Alessio Pizzech è una vita dedicata all’arte o meglio una vita predestinata per fare arte. Mi racconta della sua Toscana e dell’incontro folgorante con il mondo del teatro a soli otto anni e del circo a dieci. È tutta lì la sua visione scenica del teatro tra colori, uomini e donne che si muovono nello spazio scenico come in un tendone da circo. Durante la sua prima apparizione in pubblico, a soli nove anni, si accorge che il pubblico guarda con occhi umidi di pianto per l’emozione quel bambino gracile. Poco dopo l’incontro con la musica e il canto. Poliedrico e competente delle varie forme d’arte che trovano la sintesi nel teatro d’opera. Continuiamo a parlare delle sue esperienze lavorative e del profondo connubio che esiste tra teatro e educazione.
“Ho la necessità di confrontarmi con i giovani e farli innamorare del teatro d’opera così come lo concepisco. Solo chi conosce e vive questa esperienza può apprezzarla.”
Questa convinzione lo ha portato a divulgare tra gli studenti la storia del teatro di prosa e quello lirico attraverso delle vere e proprie full immersion.
Cosa è per te mettere in scena uno spettacolo?
“Negli spettacoli a cui diamo vita c’è la nostra stessa vita che pulsa in noi! C’è la voglia ed il piacere di condividere ed unire in un sentirsi vivi e presenti nel proprio tempo! Sia dato onore e lode al Teatro e alla Musica … che si torni a parlare di cosa mettiamo in scena, di come lo facciamo, del senso che questo ha per noi e per gli altri! Torniamo ad ascoltare per sentirci mezzi attraverso cui la verità, la verità del poeta, la verità del compositore, la verità dell’opera d’arte si sprigiona nel mondo per restituire chiavi di lettura, lenti attraverso cui dare risposte alle tante domande del presente. Violenza, sopraffazione, egoismi possono essere sconfitti con l’umile tentativo di riconoscere la bellezza a cui siamo chiamati ogni giorno a dare forma… ed eccomi a ricordare qualche tentativo di dare forma alla bellezza al racconto… tentativi che danno senso a questo fare teatro.”
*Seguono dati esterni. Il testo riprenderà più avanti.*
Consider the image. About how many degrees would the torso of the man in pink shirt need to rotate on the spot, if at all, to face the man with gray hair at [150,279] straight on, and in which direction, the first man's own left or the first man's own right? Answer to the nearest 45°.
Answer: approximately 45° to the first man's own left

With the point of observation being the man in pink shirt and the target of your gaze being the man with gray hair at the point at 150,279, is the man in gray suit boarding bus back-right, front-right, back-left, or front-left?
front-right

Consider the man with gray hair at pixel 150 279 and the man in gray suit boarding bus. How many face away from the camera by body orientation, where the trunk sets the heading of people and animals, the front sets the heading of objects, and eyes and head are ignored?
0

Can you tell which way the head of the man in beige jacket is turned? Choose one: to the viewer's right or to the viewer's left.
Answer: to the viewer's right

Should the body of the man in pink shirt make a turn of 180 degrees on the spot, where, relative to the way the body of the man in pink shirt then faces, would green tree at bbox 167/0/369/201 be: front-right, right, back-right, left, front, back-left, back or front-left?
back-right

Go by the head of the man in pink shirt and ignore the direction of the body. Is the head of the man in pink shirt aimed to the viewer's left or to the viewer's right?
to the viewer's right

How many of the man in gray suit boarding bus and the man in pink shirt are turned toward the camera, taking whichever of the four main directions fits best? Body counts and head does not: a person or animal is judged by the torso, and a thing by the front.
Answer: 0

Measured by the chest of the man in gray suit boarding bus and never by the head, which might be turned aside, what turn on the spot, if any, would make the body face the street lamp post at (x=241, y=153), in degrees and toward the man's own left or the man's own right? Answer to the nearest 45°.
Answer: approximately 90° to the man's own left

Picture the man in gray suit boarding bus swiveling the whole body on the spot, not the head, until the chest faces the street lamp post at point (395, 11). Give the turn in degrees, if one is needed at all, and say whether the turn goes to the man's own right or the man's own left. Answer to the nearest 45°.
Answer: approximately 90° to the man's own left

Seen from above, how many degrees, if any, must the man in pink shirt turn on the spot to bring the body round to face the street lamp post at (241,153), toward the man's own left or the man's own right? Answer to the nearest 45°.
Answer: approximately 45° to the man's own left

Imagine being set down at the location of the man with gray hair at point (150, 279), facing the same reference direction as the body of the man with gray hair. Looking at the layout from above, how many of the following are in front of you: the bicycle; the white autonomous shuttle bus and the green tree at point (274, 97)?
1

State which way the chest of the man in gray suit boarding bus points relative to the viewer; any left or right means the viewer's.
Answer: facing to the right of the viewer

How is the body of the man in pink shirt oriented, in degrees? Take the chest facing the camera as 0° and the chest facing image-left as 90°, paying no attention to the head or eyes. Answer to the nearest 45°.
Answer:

E tra progetti realizzati e sogni da realizzare apre la sua borsa e mi consegna alcuni bozzetti di un allestimento dell’opera lirica “Il Turco in Italia”. Resto affascinata da quei disegni dove minuziosamente ogni cartella descrive una scena e dove i costumi dei personaggi si alternano in concetto temporale sospeso tra passato e presente e tra realtà e sogno.
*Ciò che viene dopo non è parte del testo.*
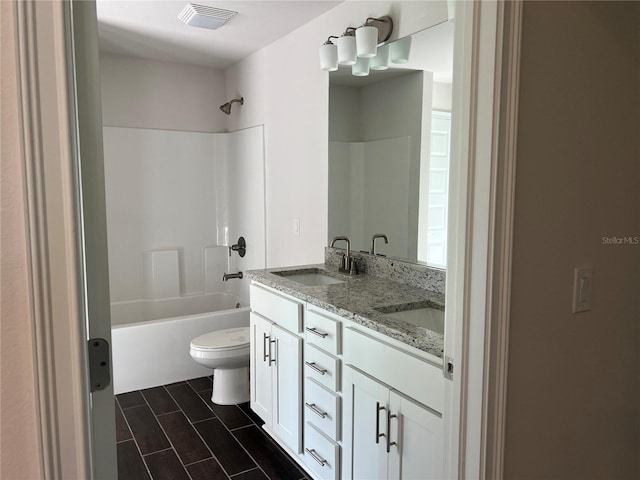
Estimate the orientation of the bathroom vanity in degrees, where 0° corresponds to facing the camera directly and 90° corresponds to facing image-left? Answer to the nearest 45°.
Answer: approximately 45°

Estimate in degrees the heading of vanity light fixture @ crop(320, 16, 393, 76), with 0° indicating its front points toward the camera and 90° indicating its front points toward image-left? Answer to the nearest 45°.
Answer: approximately 45°

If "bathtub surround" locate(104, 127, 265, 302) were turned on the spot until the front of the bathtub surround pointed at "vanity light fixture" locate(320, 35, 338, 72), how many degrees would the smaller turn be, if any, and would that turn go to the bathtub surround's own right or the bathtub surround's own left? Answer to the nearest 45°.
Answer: approximately 45° to the bathtub surround's own left

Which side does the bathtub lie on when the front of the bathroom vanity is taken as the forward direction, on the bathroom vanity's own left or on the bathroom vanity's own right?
on the bathroom vanity's own right

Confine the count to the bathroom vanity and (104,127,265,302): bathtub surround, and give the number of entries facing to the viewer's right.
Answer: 0

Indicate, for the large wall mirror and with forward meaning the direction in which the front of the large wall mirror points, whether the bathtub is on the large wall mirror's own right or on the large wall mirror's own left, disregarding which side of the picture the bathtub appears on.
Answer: on the large wall mirror's own right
Chiedo, chiedo con la morbosità del cronista e l’incanto dell’appassionata come si trasformano in cartelle le idee.
“È un lavoro sinergico tra me e lo scenografo. Dopo aver studiato la partitura ho un’idea dello spettacolo e ne parlo con i miei collaboratori. Il lavoro preparatorio è solo lo sviluppo di una emozione da consegnare ai possibili committenti.”
Quante volte Rigoletto?
“Tante! Recentemente a Busseto e presto a Bologna ma ogni volta diverso, ogni volta dà una nuova prospettiva che riconsegna un capolavoro della tradizione operistica all’attualità.”
Continuiamo a parlare di illusioni e di quella meravigliosa macchina da sogni che è il teatro dell’opera dove le visioni oniriche del compositore prendono forma nel vagheggiamento del regista. Mai come in Alessio Pizzech il genio registico è la sintesi perfetta della più completa forma d’arte: la recitazione in musica arricchita dal gusto del bello e condita dalle emozioni che diventano realtà. Non posso allontanarmi da lui senza estorcergli la promessa di un altro incontro e la possibilità di collaborare per realizzare progetti insieme.